● **What you are asked to do**:
After locating the line that contains "Tor Poznan - 4083 mtr." in the data below, set down exactly that line and each one after it through the line that contains "1:37.396 | 1:37.395 |", and nothing more.

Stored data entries
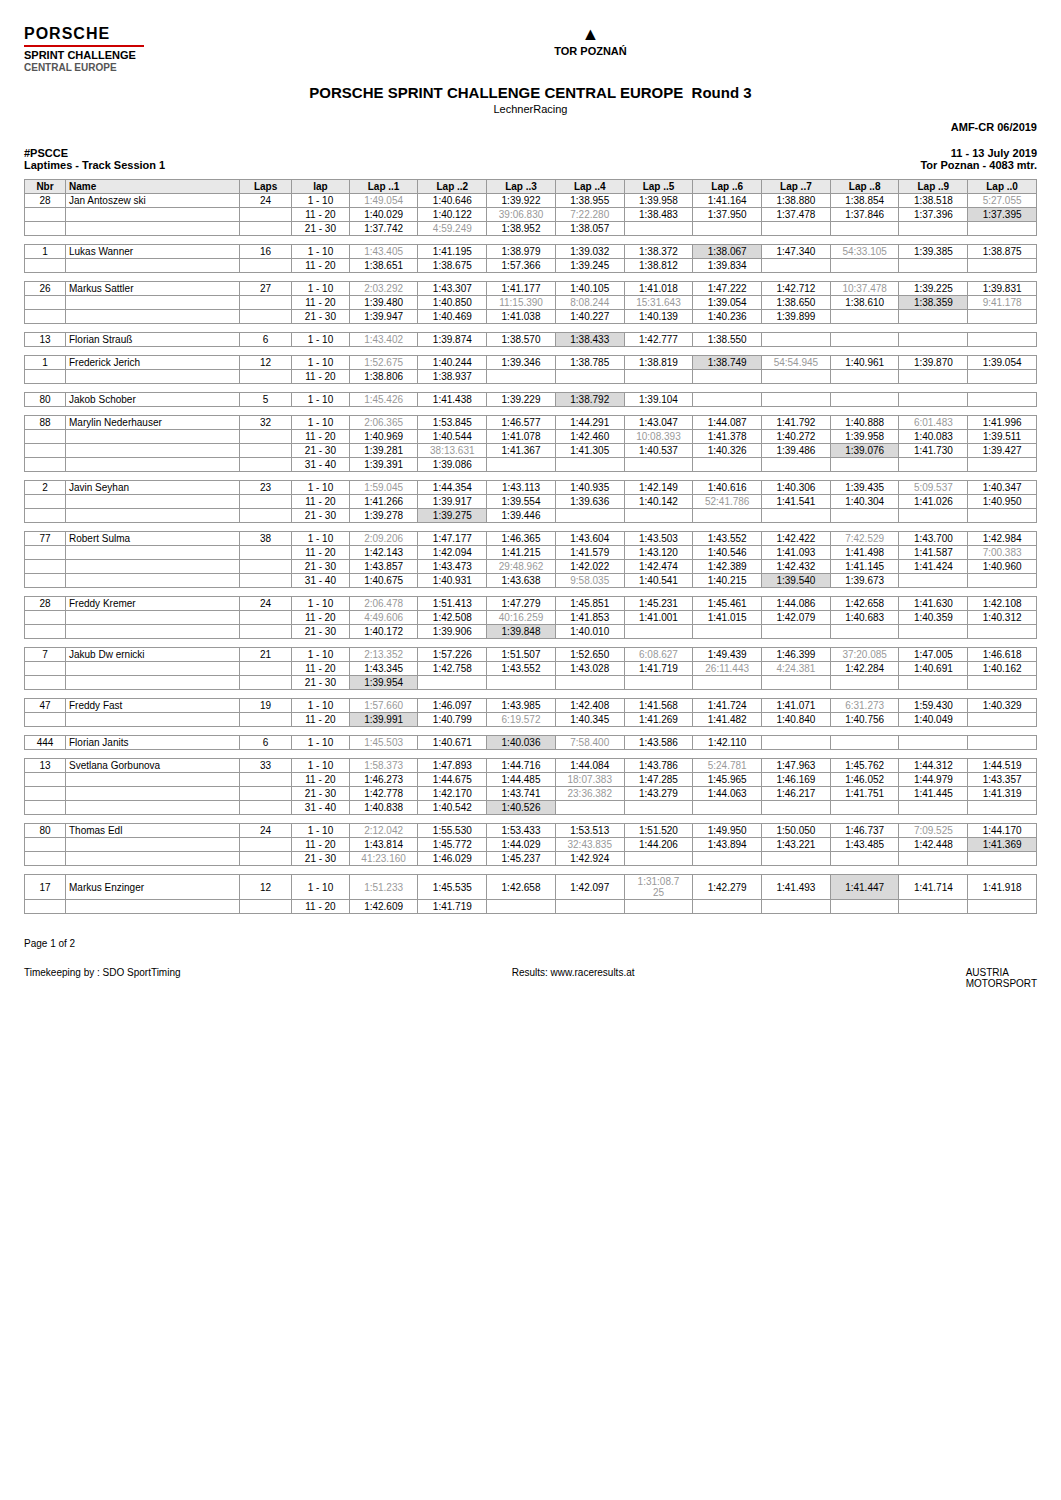PORSCHE
SPRINT CHALLENGE
CENTRAL EUROPE
▲
TOR POZNAŃ
PORSCHE SPRINT CHALLENGE CENTRAL EUROPE Round 3
LechnerRacing
AMF-CR 06/2019
#PSCCE
Laptimes - Track Session 1
11 - 13 July 2019
Tor Poznan - 4083 mtr.
| Nbr | Name | Laps | lap | Lap ..1 | Lap ..2 | Lap ..3 | Lap ..4 | Lap ..5 | Lap ..6 | Lap ..7 | Lap ..8 | Lap ..9 | Lap ..0 |
| --- | --- | --- | --- | --- | --- | --- | --- | --- | --- | --- | --- | --- | --- |
| 28 | Jan Antoszew ski | 24 | 1 - 10 | 1:49.054 | 1:40.646 | 1:39.922 | 1:38.955 | 1:39.958 | 1:41.164 | 1:38.880 | 1:38.854 | 1:38.518 | 5:27.055 |
| | | | 11 - 20 | 1:40.029 | 1:40.122 | 39:06.830 | 7:22.280 | 1:38.483 | 1:37.950 | 1:37.478 | 1:37.846 | 1:37.396 | 1:37.395 |
| | | | 21 - 30 | 1:37.742 | 4:59.249 | 1:38.952 | 1:38.057 | | | | | | |
| 1 | Lukas Wanner | 16 | 1 - 10 | 1:43.405 | 1:41.195 | 1:38.979 | 1:39.032 | 1:38.372 | 1:38.067 | 1:47.340 | 54:33.105 | 1:39.385 | 1:38.875 |
| | | | 11 - 20 | 1:38.651 | 1:38.675 | 1:57.366 | 1:39.245 | 1:38.812 | 1:39.834 | | | | |
| 26 | Markus Sattler | 27 | 1 - 10 | 2:03.292 | 1:43.307 | 1:41.177 | 1:40.105 | 1:41.018 | 1:47.222 | 1:42.712 | 10:37.478 | 1:39.225 | 1:39.831 |
| | | | 11 - 20 | 1:39.480 | 1:40.850 | 11:15.390 | 8:08.244 | 15:31.643 | 1:39.054 | 1:38.650 | 1:38.610 | 1:38.359 | 9:41.178 |
| | | | 21 - 30 | 1:39.947 | 1:40.469 | 1:41.038 | 1:40.227 | 1:40.139 | 1:40.236 | 1:39.899 | | | |
| 13 | Florian Strauß | 6 | 1 - 10 | 1:43.402 | 1:39.874 | 1:38.570 | 1:38.433 | 1:42.777 | 1:38.550 | | | | |
| 1 | Frederick Jerich | 12 | 1 - 10 | 1:52.675 | 1:40.244 | 1:39.346 | 1:38.785 | 1:38.819 | 1:38.749 | 54:54.945 | 1:40.961 | 1:39.870 | 1:39.054 |
| | | | 11 - 20 | 1:38.806 | 1:38.937 | | | | | | | | |
| 80 | Jakob Schober | 5 | 1 - 10 | 1:45.426 | 1:41.438 | 1:39.229 | 1:38.792 | 1:39.104 | | | | | |
| 88 | Marylin Nederhauser | 32 | 1 - 10 | 2:06.365 | 1:53.845 | 1:46.577 | 1:44.291 | 1:43.047 | 1:44.087 | 1:41.792 | 1:40.888 | 6:01.483 | 1:41.996 |
| | | | 11 - 20 | 1:40.969 | 1:40.544 | 1:41.078 | 1:42.460 | 10:08.393 | 1:41.378 | 1:40.272 | 1:39.958 | 1:40.083 | 1:39.511 |
| | | | 21 - 30 | 1:39.281 | 38:13.631 | 1:41.367 | 1:41.305 | 1:40.537 | 1:40.326 | 1:39.486 | 1:39.076 | 1:41.730 | 1:39.427 |
| | | | 31 - 40 | 1:39.391 | 1:39.086 | | | | | | | | |
| 2 | Javin Seyhan | 23 | 1 - 10 | 1:59.045 | 1:44.354 | 1:43.113 | 1:40.935 | 1:42.149 | 1:40.616 | 1:40.306 | 1:39.435 | 5:09.537 | 1:40.347 |
| | | | 11 - 20 | 1:41.266 | 1:39.917 | 1:39.554 | 1:39.636 | 1:40.142 | 52:41.786 | 1:41.541 | 1:40.304 | 1:41.026 | 1:40.950 |
| | | | 21 - 30 | 1:39.278 | 1:39.275 | 1:39.446 | | | | | | | |
| 77 | Robert Sulma | 38 | 1 - 10 | 2:09.206 | 1:47.177 | 1:46.365 | 1:43.604 | 1:43.503 | 1:43.552 | 1:42.422 | 7:42.529 | 1:43.700 | 1:42.984 |
| | | | 11 - 20 | 1:42.143 | 1:42.094 | 1:41.215 | 1:41.579 | 1:43.120 | 1:40.546 | 1:41.093 | 1:41.498 | 1:41.587 | 7:00.383 |
| | | | 21 - 30 | 1:43.857 | 1:43.473 | 29:48.962 | 1:42.022 | 1:42.474 | 1:42.389 | 1:42.432 | 1:41.145 | 1:41.424 | 1:40.960 |
| | | | 31 - 40 | 1:40.675 | 1:40.931 | 1:43.638 | 9:58.035 | 1:40.541 | 1:40.215 | 1:39.540 | 1:39.673 | | |
| 28 | Freddy Kremer | 24 | 1 - 10 | 2:06.478 | 1:51.413 | 1:47.279 | 1:45.851 | 1:45.231 | 1:45.461 | 1:44.086 | 1:42.658 | 1:41.630 | 1:42.108 |
| | | | 11 - 20 | 4:49.606 | 1:42.508 | 40:16.259 | 1:41.853 | 1:41.001 | 1:41.015 | 1:42.079 | 1:40.683 | 1:40.359 | 1:40.312 |
| | | | 21 - 30 | 1:40.172 | 1:39.906 | 1:39.848 | 1:40.010 | | | | | | |
| 7 | Jakub Dw ernicki | 21 | 1 - 10 | 2:13.352 | 1:57.226 | 1:51.507 | 1:52.650 | 6:08.627 | 1:49.439 | 1:46.399 | 37:20.085 | 1:47.005 | 1:46.618 |
| | | | 11 - 20 | 1:43.345 | 1:42.758 | 1:43.552 | 1:43.028 | 1:41.719 | 26:11.443 | 4:24.381 | 1:42.284 | 1:40.691 | 1:40.162 |
| | | | 21 - 30 | 1:39.954 | | | | | | | | | |
| 47 | Freddy Fast | 19 | 1 - 10 | 1:57.660 | 1:46.097 | 1:43.985 | 1:42.408 | 1:41.568 | 1:41.724 | 1:41.071 | 6:31.273 | 1:59.430 | 1:40.329 |
| | | | 11 - 20 | 1:39.991 | 1:40.799 | 6:19.572 | 1:40.345 | 1:41.269 | 1:41.482 | 1:40.840 | 1:40.756 | 1:40.049 | |
| 444 | Florian Janits | 6 | 1 - 10 | 1:45.503 | 1:40.671 | 1:40.036 | 7:58.400 | 1:43.586 | 1:42.110 | | | | |
| 13 | Svetlana Gorbunova | 33 | 1 - 10 | 1:58.373 | 1:47.893 | 1:44.716 | 1:44.084 | 1:43.786 | 5:24.781 | 1:47.963 | 1:45.762 | 1:44.312 | 1:44.519 |
| | | | 11 - 20 | 1:46.273 | 1:44.675 | 1:44.485 | 18:07.383 | 1:47.285 | 1:45.965 | 1:46.169 | 1:46.052 | 1:44.979 | 1:43.357 |
| | | | 21 - 30 | 1:42.778 | 1:42.170 | 1:43.741 | 23:36.382 | 1:43.279 | 1:44.063 | 1:46.217 | 1:41.751 | 1:41.445 | 1:41.319 |
| | | | 31 - 40 | 1:40.838 | 1:40.542 | 1:40.526 | | | | | | | |
| 80 | Thomas Edl | 24 | 1 - 10 | 2:12.042 | 1:55.530 | 1:53.433 | 1:53.513 | 1:51.520 | 1:49.950 | 1:50.050 | 1:46.737 | 7:09.525 | 1:44.170 |
| | | | 11 - 20 | 1:43.814 | 1:45.772 | 1:44.029 | 32:43.835 | 1:44.206 | 1:43.894 | 1:43.221 | 1:43.485 | 1:42.448 | 1:41.369 |
| | | | 21 - 30 | 41:23.160 | 1:46.029 | 1:45.237 | 1:42.924 | | | | | | |
| 17 | Markus Enzinger | 12 | 1 - 10 | 1:51.233 | 1:45.535 | 1:42.658 | 1:42.097 | 1:31:08.7 25 | 1:42.279 | 1:41.493 | 1:41.447 | 1:41.714 | 1:41.918 |
| | | | 11 - 20 | 1:42.609 | 1:41.719 | | | | | | | | |
Page 1 of 2
Timekeeping by : SDO SportTiming
Results: www.raceresults.at
AUSTRIA
MOTORSPORT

● **Answer for the task**:
Tor Poznan - 4083 mtr.
| Nbr | Name | Laps | lap | Lap ..1 | Lap ..2 | Lap ..3 | Lap ..4 | Lap ..5 | Lap ..6 | Lap ..7 | Lap ..8 | Lap ..9 | Lap ..0 |
| --- | --- | --- | --- | --- | --- | --- | --- | --- | --- | --- | --- | --- | --- |
| 28 | Jan Antoszew ski | 24 | 1 - 10 | 1:49.054 | 1:40.646 | 1:39.922 | 1:38.955 | 1:39.958 | 1:41.164 | 1:38.880 | 1:38.854 | 1:38.518 | 5:27.055 |
| | | | 11 - 20 | 1:40.029 | 1:40.122 | 39:06.830 | 7:22.280 | 1:38.483 | 1:37.950 | 1:37.478 | 1:37.846 | 1:37.396 | 1:37.395 |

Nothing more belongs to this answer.